Architecture development plans comparisonThree teams from GoodAI have been working on their architectures for a few months. Now we need a method to measure the potential of the architectures to be able to, for example, direct our effort more efficiently by allocating more resources to the team with the highest potential. We know that determining which way is the most promising based on the current state is still not possible, so we asked the teams working on unfinished architectures to create plans for future development, i.e. to create their roadmaps. Based on the provided responses, we have iteratively unified requirements for those plans. After numerous discussions, we came up with the following structure:
- A Unit of a plan is called a milestone and describes some piece of work on a part of the architecture (e.g. a new module, a different structure, an improvement of a module by adding functionality, tuning parameters etc.)

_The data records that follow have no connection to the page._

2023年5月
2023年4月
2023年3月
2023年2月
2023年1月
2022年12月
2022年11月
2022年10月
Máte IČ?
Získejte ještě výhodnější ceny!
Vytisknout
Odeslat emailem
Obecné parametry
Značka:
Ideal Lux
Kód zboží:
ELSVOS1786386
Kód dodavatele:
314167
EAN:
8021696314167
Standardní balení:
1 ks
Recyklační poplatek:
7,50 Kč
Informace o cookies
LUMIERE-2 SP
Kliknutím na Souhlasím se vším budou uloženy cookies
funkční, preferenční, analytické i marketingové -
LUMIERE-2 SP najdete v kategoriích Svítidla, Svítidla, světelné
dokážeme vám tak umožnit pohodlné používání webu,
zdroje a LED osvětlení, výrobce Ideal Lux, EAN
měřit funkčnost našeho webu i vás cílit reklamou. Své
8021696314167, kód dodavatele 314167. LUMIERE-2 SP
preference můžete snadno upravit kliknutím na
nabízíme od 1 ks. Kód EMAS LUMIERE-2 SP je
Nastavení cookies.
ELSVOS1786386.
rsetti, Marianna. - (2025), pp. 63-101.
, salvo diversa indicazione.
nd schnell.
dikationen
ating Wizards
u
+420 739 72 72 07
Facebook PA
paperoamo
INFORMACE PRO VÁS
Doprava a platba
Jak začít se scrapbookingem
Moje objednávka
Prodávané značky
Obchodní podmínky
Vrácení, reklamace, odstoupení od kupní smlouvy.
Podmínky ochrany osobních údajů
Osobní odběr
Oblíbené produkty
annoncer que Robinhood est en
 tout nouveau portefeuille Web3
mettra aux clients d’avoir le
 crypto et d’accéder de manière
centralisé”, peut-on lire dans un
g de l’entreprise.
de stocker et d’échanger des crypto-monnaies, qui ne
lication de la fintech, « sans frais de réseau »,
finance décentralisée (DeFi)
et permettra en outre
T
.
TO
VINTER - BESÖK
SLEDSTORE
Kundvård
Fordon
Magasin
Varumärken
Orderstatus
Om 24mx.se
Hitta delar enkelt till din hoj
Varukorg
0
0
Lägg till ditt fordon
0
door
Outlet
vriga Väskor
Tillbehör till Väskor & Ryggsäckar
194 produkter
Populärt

- Each milestone contains — Time Estimate, i.e. expected time spent on milestone assuming current team size, Characteristic of work or new features and Test of new features.
- A plan can be interrupted by checkpoints which serve as common tests for two or more architectures.
- We will see whether a particular team will achieve their self-designed tests and thereby can fulfill their original expectations on schedule.
- Due to checkpoints it is possible to compare architectures in the middle of development.
- We can see how far a team sees. Ideally after finishing the last milestone, the architecture should be prepared to pass through a curriculum(which will be developed in the meantime) and a final test afterwards.
- Total time estimates. We can compare them as well.
- We are still working on a unified set (among GoodAI architectures) of features which we will require from an architecture (desiderata for an architecture).
Assumptions for a common approachWe would like to take a look at the problem from the perspective of the unavoidable steps required to develop an intelligent agent. First we must make a few assumptions about the whole process. We realize that these are somewhat vague — we want to make them acceptable to other AI researchers.
- A target is to produce a software (referred to as an architecture), which can be a part of some agent in some world.
- In the world there will be tasks that the agent should solve, or a reward based on world states that the agent should seek.
- An intelligent agent can adapt to an unknown/changing environment and solve previously unseen tasks.
- To check whether the ultimate goal was reached (no matter how defined), every approach needs some well defined final test, which shows how intelligent the agent is (preferably compared to humans).
Meta-roadmapUsing the above assumptions (and a few more obvious ones which we won’t enumerate here) we derive Figure 2 describing the list of necessary steps and their order. We call this diagram a meta-roadmap. The most important and imminent tasks in the diagram are
- The definition of an ultimate target,
- A final test specification,
- The proposed design of a curriculum, and
- A roadmap for the development of an architecture.